Interpreting the Consumer Story: Text Analytics in Market Research
By Afton Coombs

Text data exist all over the internet. Emails, forum questions, social media posts, customer service requests, answers to open-ended survey questions, and even this blog post are all sources of raw text data. Text data are drawn from anything written by a human being, and these raw text data can be analyzed to reveal insightful trends.

Interpreting the Consumer Story: Text Analytics in Market Research

Text analytics, also known as text mining or text data mining, is a useful process for extracting high-quality, consistently analyzed data from raw text. In text analytics, a computer script automatically analyzes raw text data for patterns or classifications. One simple example is the extraction of basic frequencies of certain words. For instance, you might be interested to know the frequency at which people mention your brand in relation to other brands. Another, and more interesting, example is the frequencies at which words occur with certain distances of other words. For instance, you might want to know which words occur near the phrase ‘customer service’ most frequently. Are consumers writing words such as ‘great,’ ‘responsive,’ and ‘friendly’ near mentions of customer service, or are they saying something else? Words which occur frequently together are termed ‘collocations,’ and represent a potentially rich source of text information. Another option is sentiment analysis, which tags comments as positive or negative. This information can prove useful for determining how a consumer feels about a product or company, or to determine which other text-based features correlate with a positive or negative sentiment.

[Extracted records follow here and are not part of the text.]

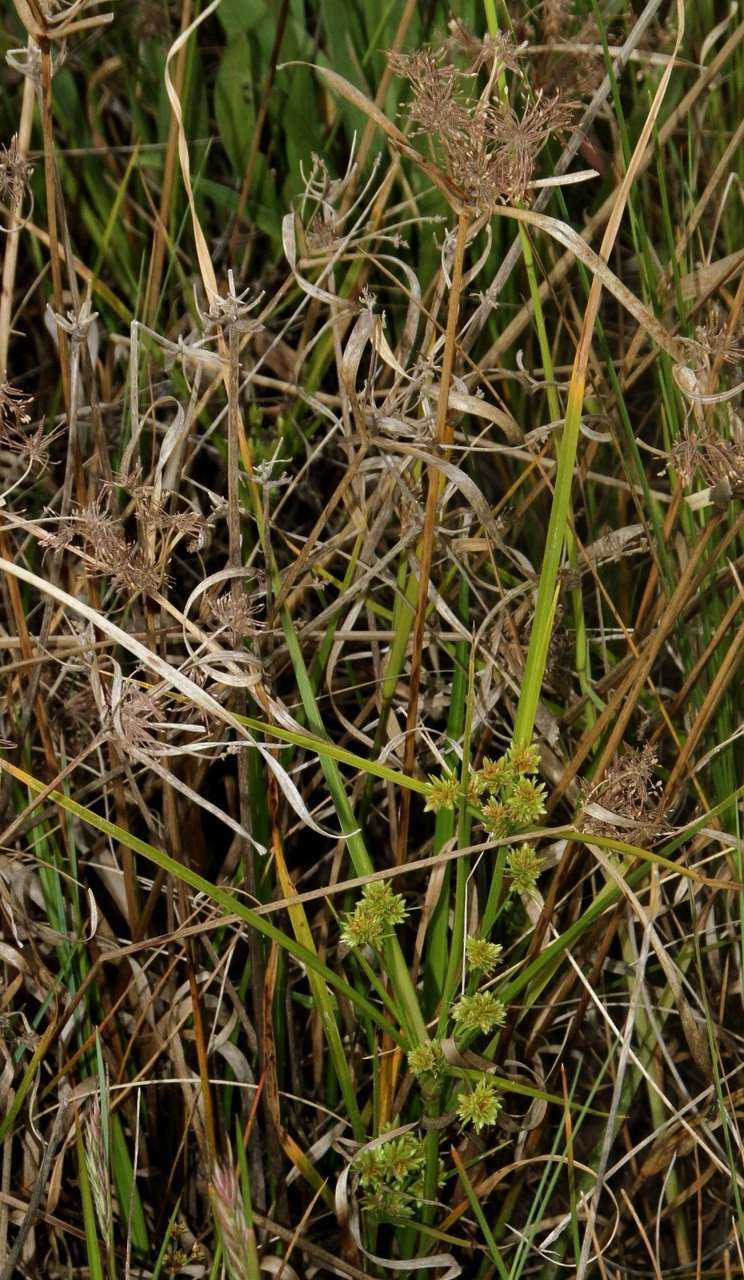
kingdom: Plantae
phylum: Tracheophyta
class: Liliopsida
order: Poales
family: Cyperaceae
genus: Cyperus
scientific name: Cyperus eragrostis
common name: Tall flatsedge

How can text analytics benefit businesses and market researchers?

Market researchers already often gather raw text data in the form of open-ended question responses. They may also have access to text data ‘in the wild’ (such as social media posts) or to client text data (such as forum questions or customer service emails) if a client chooses to share this information. A computer script can analyze such raw text data for interesting trends. One basic technique is to use frequencies to generate the familiar ‘word cloud’ infographic. But with more advanced techniques, there are many options available beyond a simple word cloud. 

Businesses can know overall sentiment, correlates of sentiment, frequent collocations, writing style, and even more, and use this knowledge to answer questions about consumers’ beliefs and drivers behind these beliefs.

In the past, open ends have always been read by human researchers, and human interpretation does have its advantages. Although humans read slowly, they make accurate and intuitive classifications. Even with new technology and research methods, this remains a valuable skill. Machines, however, can read in large data sets and make quick analyses, enabling the human researcher to process a large quantity of data in a short period of time. Machines also apply identical analytical methods to each data point, leading to good precision. Human programmers and researchers can then apply their experience intelligently and use text analytics to draw informed conclusions. This makes for an ideal use of technology in market research. Leveraging text analytics as a combination of human intelligence and experience coupled with machine speed and precision can open doors to new insights and quicker discoveries for companies interested in understanding how consumers really feel when they type out a message.